Paravirtualization is the general concept of making modifications to the kernel of a guest Operating System to make it aware that it is running on virtual, rather than physical, hardware, and so exploit this for greater efficiency or performance or security or whatever. A paravirtualized kernel may not function on physical hardware at all, in a similar fashion to attempting to run an Operating System on incompatible hardware.
The Split Driver model is one technique for creating efficient virtual hardware. One device driver runs inside the guest Virtual Machine (aka domU) and communicates with another corresponding device driver inside the control domain Virtual Machine (aka dom0). This pair of codesigned device drivers function together, and so can be considered to be a single "split" driver.
Examples of split device drivers are Xen's traditional block and network device drivers when running paravirtualized guests.
The situation is blurrier when running HVM guests. When you first install a guest Operating System within a HVM guest, it uses the OS's native device drivers that were designed for use with real physical hardware, and Xen and dom0 emulate those devices for the new guest. However, when you then install paravirtual drivers within the guest (these are the "tools" that you install in the guest on XenServer, or XenClient, and likely also on VMware, etc.) - well, then you're in a different configuration again. What you have there is a HVM guest, running a non-paravirtualized OS, but with paravirtual split device drivers.

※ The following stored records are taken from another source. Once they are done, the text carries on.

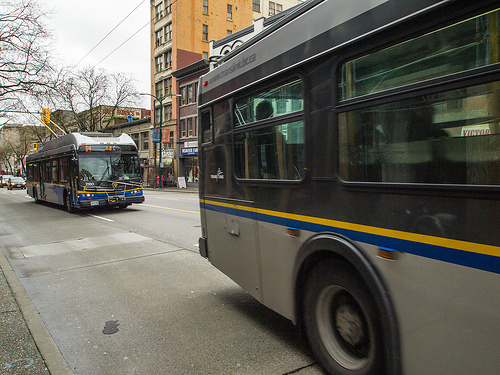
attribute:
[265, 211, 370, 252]
reflector — orange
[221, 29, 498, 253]
bus — grey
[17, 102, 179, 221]
bus — grey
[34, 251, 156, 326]
road — dark grey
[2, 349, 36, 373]
number — blue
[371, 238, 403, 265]
reflector — orange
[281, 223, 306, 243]
reflector — orange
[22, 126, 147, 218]
bus — grey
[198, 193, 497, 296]
stripe — blue, yellow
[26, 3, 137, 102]
sky — grey, cloudy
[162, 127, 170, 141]
sign — blue and orange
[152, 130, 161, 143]
sign — blue and orange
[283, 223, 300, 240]
reflector — orange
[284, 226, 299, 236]
reflector — orange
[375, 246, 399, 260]
reflector — orange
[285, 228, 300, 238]
reflector — orange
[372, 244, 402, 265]
refñector — orange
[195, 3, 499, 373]
bus — grey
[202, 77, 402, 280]
bus — grey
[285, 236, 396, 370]
tire — black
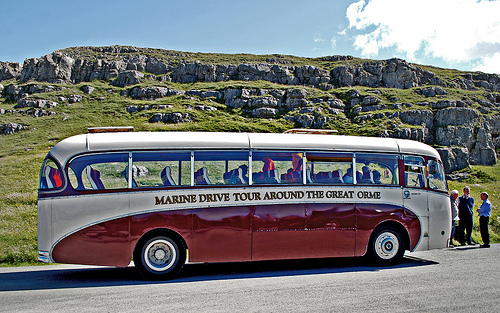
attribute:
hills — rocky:
[6, 44, 499, 238]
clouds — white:
[347, 2, 498, 77]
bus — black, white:
[37, 117, 459, 271]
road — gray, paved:
[1, 237, 499, 307]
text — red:
[145, 185, 379, 202]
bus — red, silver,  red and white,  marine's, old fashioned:
[33, 131, 456, 285]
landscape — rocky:
[90, 38, 478, 144]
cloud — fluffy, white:
[346, 14, 496, 79]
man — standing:
[443, 186, 488, 242]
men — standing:
[442, 194, 494, 251]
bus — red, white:
[48, 140, 439, 262]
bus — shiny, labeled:
[45, 137, 477, 278]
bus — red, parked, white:
[50, 131, 444, 291]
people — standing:
[435, 183, 499, 245]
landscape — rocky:
[96, 55, 379, 122]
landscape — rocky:
[54, 46, 456, 125]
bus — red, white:
[59, 131, 453, 263]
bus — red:
[45, 136, 482, 250]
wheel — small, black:
[137, 230, 215, 297]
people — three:
[449, 185, 493, 248]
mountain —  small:
[0, 45, 498, 123]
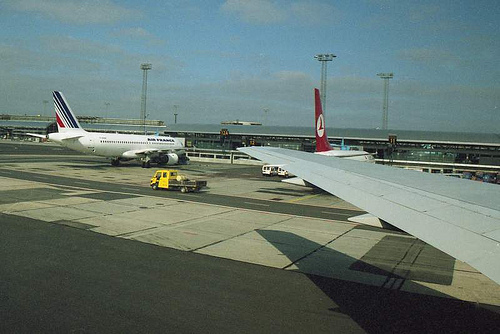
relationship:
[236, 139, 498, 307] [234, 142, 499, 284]
wing of plane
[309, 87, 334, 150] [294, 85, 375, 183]
wing of plane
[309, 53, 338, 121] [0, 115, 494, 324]
tower of airport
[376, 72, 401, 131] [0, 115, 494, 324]
tower of airport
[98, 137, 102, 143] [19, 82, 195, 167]
window of aircraft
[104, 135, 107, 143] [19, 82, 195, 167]
window of aircraft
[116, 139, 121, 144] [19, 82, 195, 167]
window of aircraft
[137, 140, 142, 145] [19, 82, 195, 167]
window of aircraft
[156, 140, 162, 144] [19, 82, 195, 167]
window of aircraft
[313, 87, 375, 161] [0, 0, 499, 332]
airplane at airport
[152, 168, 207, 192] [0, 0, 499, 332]
luggage truck on airport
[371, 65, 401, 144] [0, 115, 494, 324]
tower on an airport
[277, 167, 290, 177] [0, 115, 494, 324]
car at airport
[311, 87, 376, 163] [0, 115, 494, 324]
airplane at airport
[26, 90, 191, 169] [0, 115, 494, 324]
airplane at airport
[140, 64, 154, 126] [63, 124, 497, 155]
airplane towers on roof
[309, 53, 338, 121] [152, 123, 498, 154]
tower on roof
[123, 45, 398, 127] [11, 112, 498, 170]
airplane towers on roof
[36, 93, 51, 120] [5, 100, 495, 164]
airplane tower on roof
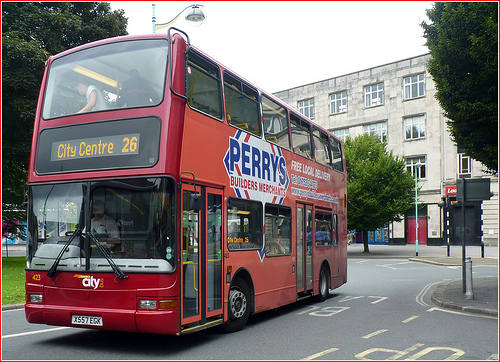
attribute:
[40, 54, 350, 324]
bus — red, tall, huge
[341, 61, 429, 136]
building — stone, red, tall, old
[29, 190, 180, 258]
windshield — clean, clear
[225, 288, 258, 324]
wheel — black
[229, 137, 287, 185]
letters — blue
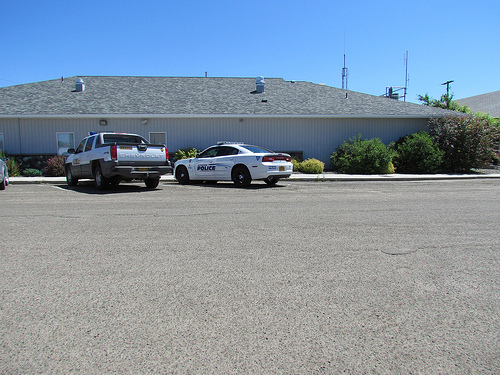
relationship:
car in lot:
[174, 143, 293, 192] [130, 212, 428, 318]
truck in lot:
[51, 125, 180, 200] [130, 212, 428, 318]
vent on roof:
[64, 77, 96, 96] [133, 76, 157, 98]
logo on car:
[186, 161, 226, 178] [174, 143, 293, 192]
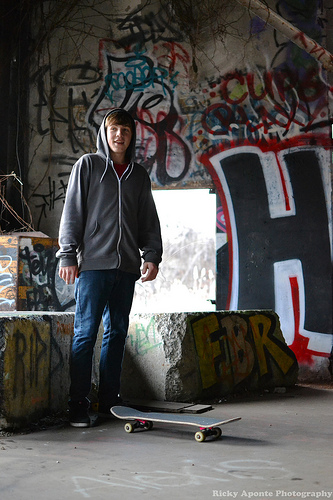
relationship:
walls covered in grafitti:
[90, 44, 330, 268] [203, 168, 324, 381]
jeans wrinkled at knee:
[69, 268, 140, 405] [70, 334, 92, 367]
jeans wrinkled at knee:
[69, 268, 140, 405] [100, 321, 132, 354]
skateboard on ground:
[110, 391, 270, 464] [86, 428, 262, 497]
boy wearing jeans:
[68, 93, 154, 404] [74, 270, 121, 412]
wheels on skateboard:
[123, 421, 132, 433] [109, 399, 239, 442]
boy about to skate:
[56, 106, 164, 429] [45, 95, 244, 449]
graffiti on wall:
[120, 41, 321, 156] [170, 305, 297, 400]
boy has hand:
[56, 106, 164, 429] [139, 262, 158, 281]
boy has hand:
[56, 106, 164, 429] [58, 264, 78, 284]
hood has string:
[93, 103, 136, 159] [98, 153, 111, 183]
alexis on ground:
[55, 455, 297, 497] [55, 414, 327, 489]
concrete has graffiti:
[132, 308, 297, 402] [186, 317, 293, 387]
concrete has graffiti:
[0, 0, 333, 424] [1, 318, 63, 414]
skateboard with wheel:
[110, 406, 242, 444] [123, 421, 132, 432]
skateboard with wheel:
[110, 406, 242, 444] [143, 420, 153, 429]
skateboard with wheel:
[110, 406, 242, 444] [193, 430, 203, 441]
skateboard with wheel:
[110, 406, 242, 444] [211, 425, 222, 437]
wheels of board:
[116, 423, 233, 445] [105, 391, 245, 425]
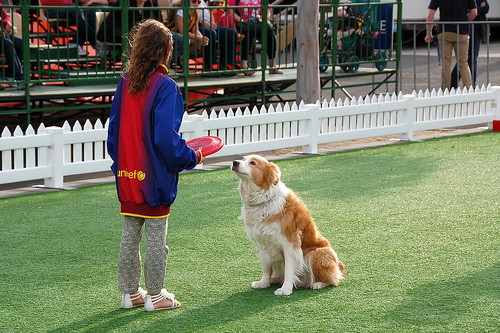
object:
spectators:
[193, 0, 241, 76]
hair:
[125, 16, 173, 95]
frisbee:
[186, 136, 224, 158]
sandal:
[142, 288, 182, 312]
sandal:
[119, 285, 149, 309]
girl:
[106, 17, 201, 312]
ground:
[0, 42, 499, 331]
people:
[226, 0, 285, 77]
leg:
[273, 234, 302, 296]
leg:
[251, 244, 274, 289]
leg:
[311, 248, 343, 291]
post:
[294, 0, 321, 110]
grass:
[0, 131, 499, 333]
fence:
[0, 82, 500, 192]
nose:
[232, 159, 239, 166]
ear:
[264, 161, 281, 186]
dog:
[231, 154, 344, 296]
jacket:
[104, 60, 204, 219]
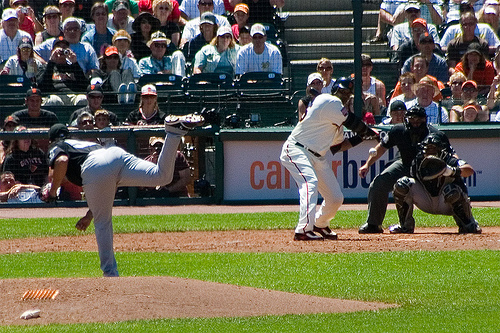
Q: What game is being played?
A: Baseball.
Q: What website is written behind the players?
A: Careerbuilder.com.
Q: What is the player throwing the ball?
A: Pitcher.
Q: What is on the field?
A: Grass.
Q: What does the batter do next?
A: Run.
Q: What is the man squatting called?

So, to answer your question, when you're running in fully virtualized mode, you may or may not be using split device drivers -- it depends on whether or not they are actually installed to be used by the guest OS. Recent Linux kernels already include paravirtual drivers that can be active within a HVM domain.
As I understand it, they're closely related, though not exactly the same. Split drivers means that a driver in domU works by communicating with a corresponding driver in dom0. The communication is done via hypercalls that ask the Xen hypervisor to move data between domains. Paravirtualization means that a guest domain knows it's running under a hypervisor and talks to the hypervisor instead of trying to talk to real hardware, so a split driver is a paravirtualized driver, but paravirtualization is a broader concept.
Split drivers aren't used in an HVM domain because the guest OS uses its own normal drivers, which think they're talking to real hardware.